La découpe est cruciale. Lorsque vient le moment de coudre la botte, les empiècements doivent correspondre exactement les uns aux autres si l’on veut que les coutures soient robustes et étanches.

Lorsque le découpage des peaux est terminé, le printemps est suffisamment installé pour permettre la fonte de la glace côtière. Les insectes piqueurs arrivent alors en force, et il est temps pour Ulayok et sa famille de regagner leur demeure au village.
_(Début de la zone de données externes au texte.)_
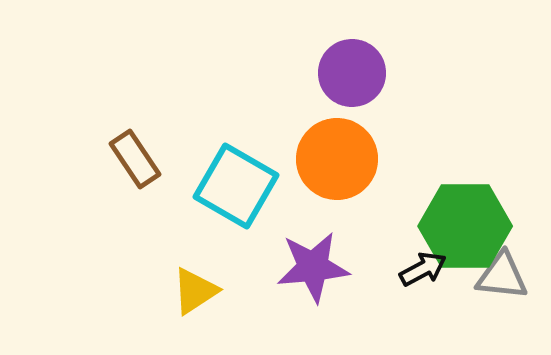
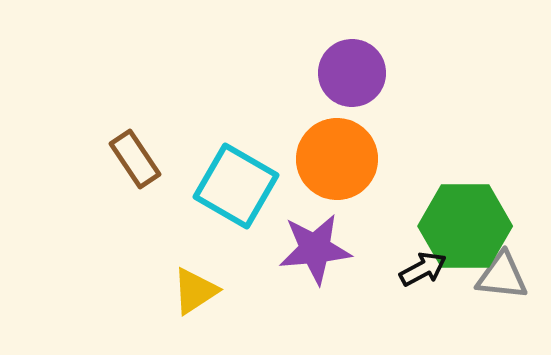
purple star: moved 2 px right, 18 px up
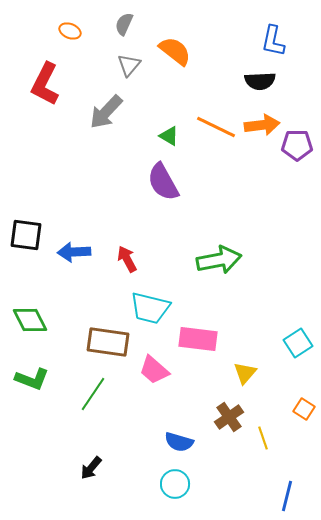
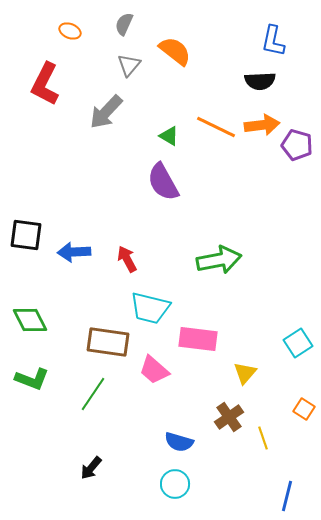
purple pentagon: rotated 16 degrees clockwise
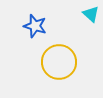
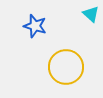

Le village d’Eskimo Point, maintenant appelé Arviat, existe depuis les années 1920, lorsque l’Église catholique et la Compagnie de la baie d’Hudson s’unirent pour fonder un carrefour des territoires de chasse traditionnels inuits. Au fil des décennies qui suivirent, le développement de la région nord amena les populations à quitter leurs terres pour rejoindre le village et adopter un mode de vie plus établi.

De nos jours, près de 1 100 personnes habitent à Arviat, adaptant et fusionnant les modes de vie de deux univers bien différents.

Ulayok navigue entre ces deux univers avec une aisance remarquable. Sa maison et ses meubles témoignent de liens qui l’unissent désormais au sud, mais ce n’est pourtant pas de la crème glacée que l’on trouve dans son congélateur, mais plutôt les kamiks de sa fille dont la fine peau de phoque blanche finirait autrement par jaunir, à cause de la température de leur maison.

Cet alliage d’influences du nord et du sud se retrouve aussi dans les kamiks qu’Ulayok confectionne. Elle utilise maintenant du fil de nylon au lieu du tendon dont elle se servait jadis pour la couture.

Elizabeth, la fille d’Ulayok, mâche les peaux afin de les assouplir et de les rendre plus faciles à coudre.

Grâce à ses nombreuses années d’expérience – et à sa grande maîtrise du découpage des peaux – Ulayok nous donne l’illusion que l’assemblage de la botte est une tâche aisée. En réalité, il s’agit d’un exercice qui requiert une grande patience et un souci minutieux du détail.

Les kamiks en peau de phoque de facture experte garderont les pieds au chaud, tout en leur permettant de se mouvoir librement et d’être aérés.

Pour un chasseur solitaire sur la côte de la baie d’Hudson, la qualité de ses kamiks peut s’avérer une question de vie ou de mort.